The cables can be in any order so long as the order is the same on both sides
Michael Jackson
>The standard defines two alternative pinouts: T568A and T568B. The pinout definitions occupy merely 1 of the standard's 468 pages. Much attention is paid to them because cables do not function if the pinouts at their two ends aren't correctly matched.
>TIA/EIA-568 recommends the T568A pinout for horizontal cables. This pinout's advantage is that it is compatible with the 1-pair and 2-pair Universal Service Order Codes (USOC) pinouts. The U.S. Government requires it in federal contracts.
>The standard also allows the T568B pinout, as an alternative "if necessary to accommodate certain 8-pin cabling systems". This pinout matches the older AT&T 258A (Systimax) pinout. In the 1990s, when TIA/EIA-568 was published, 258A had the most widely installed UTP cabling infrastructure. Many organizations still use T568B out of inertia.
So it is encouraged to use the A variant for all new installations in America? What about Europe?
Ryder Gomez
>B-B and A-A are literally the same thing
Electrically yes, but then there's the color coding which also exists for a reason (i.e. it functions as wire labeling). You should pick just one and stick with it, using the other only for crossover cables if necessary. Also see .
Nolan Sanchez
Theoretically yes. But, now imagine if every cable manufacturer would use their own set of colors, and every network deployment technician wired them as they pleased. Would that be helpful, or rather not at all?
Caleb Sanchez
I use B. I remember that one better for some reason.
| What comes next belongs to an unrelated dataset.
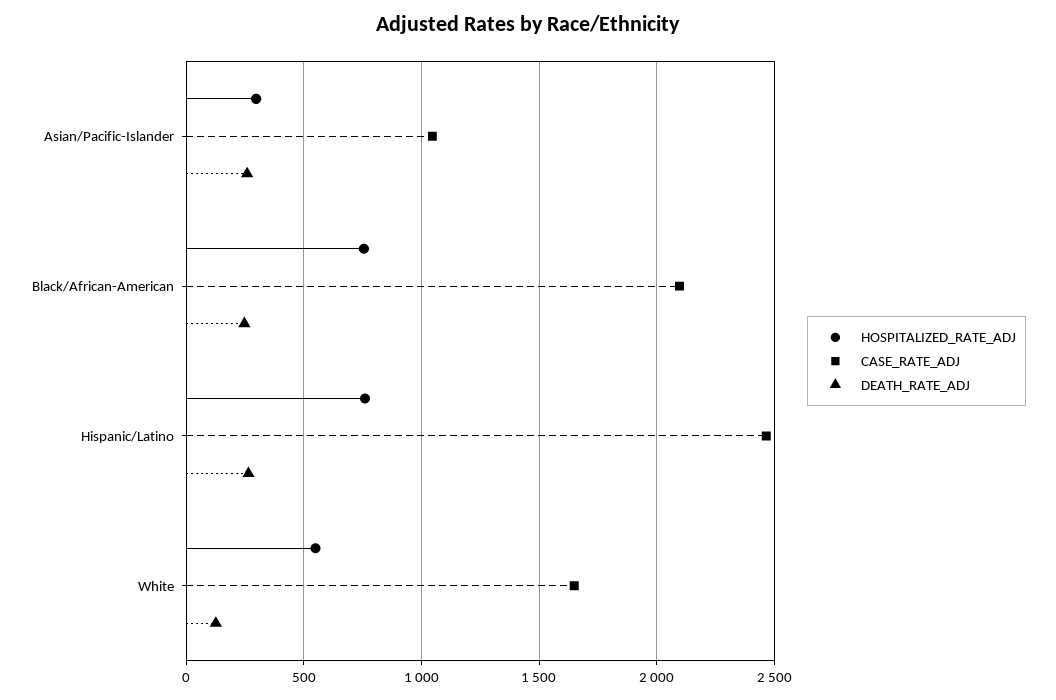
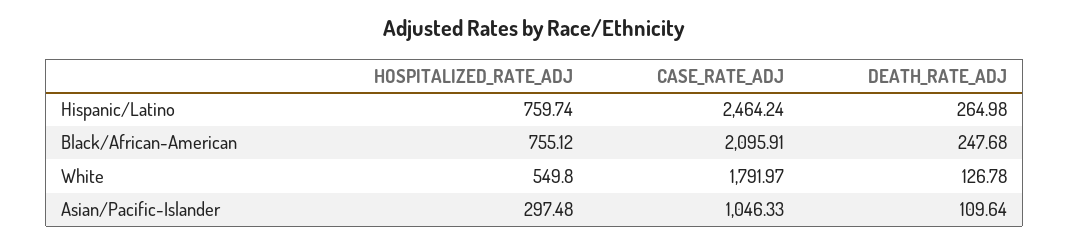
DEATH_RATE_ADJ, Asian/Pacific-Islander: 250 -> 109.64
CASE_RATE_ADJ, White: 1650 -> 1791.97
It's the first I learned and I'm using it.
Ian Fisher
If you remember one "better" than the other, it probably means that you would struggle with making a crossover cable (as you apparently don't recall the simple pair-2-and-pair-3-swap principle that's literally the only difference between the two).
Tyler Ramirez
Someone please answer this? Do the blue and brown pairs need to be swapped too at one end to get a properly functioning gigabit crossover cable?
Anthony Davis
Which end are you supposed to eat this thing from? Everywhere (both in books and on the internet) one tends to find conflicting information as to which one has been, is, and should be preferred, in which regions, and why(?) - literally every source seems to have a different idea of the above. Obviously it's good to decide on one, even if it shouldn't matter too much, but among the confusion the choice seems not easy.
Lincoln Ortiz
If you read , you would see that it does appear to matter.
Samuel Wood
are you doing contract work for the US Government? otherwise I don't think it really matters
for what its worth I do remember reading that T568B is the most common wiring type here in sweden, alltho I'm not sure where the book sourced that information
Samuel Cook
there is no "Gigabit Crossover". gigabit NICs simultaneously send and recive across all pairs at the same time and calculate the signal difference between the sent and recived to reconstruct the data sent by the opposite device. The paradigma "2pairs send, 2 pairs recieve" is not used anymore these days
Benjamin Peterson
Oh, ok, thanks for the explanation. Will a crossover (one and A, one end B) cable work at all with gigabit?
>If the installation is residential, choose T568A unless other conditions apply (see below). The two inner pairs of 568A are wired the same as a two-line phone jack. >If there is pre-existing voice/data wiring (remodel, moves, adds, changes), duplicate this wiring scheme on any new connection. >If project specifications are available, use the specified wiring configuration. >If components used within the project are internally wired for either T568A or T568B, use that wiring scheme. >Make sure both ends of a cable are wired the same way.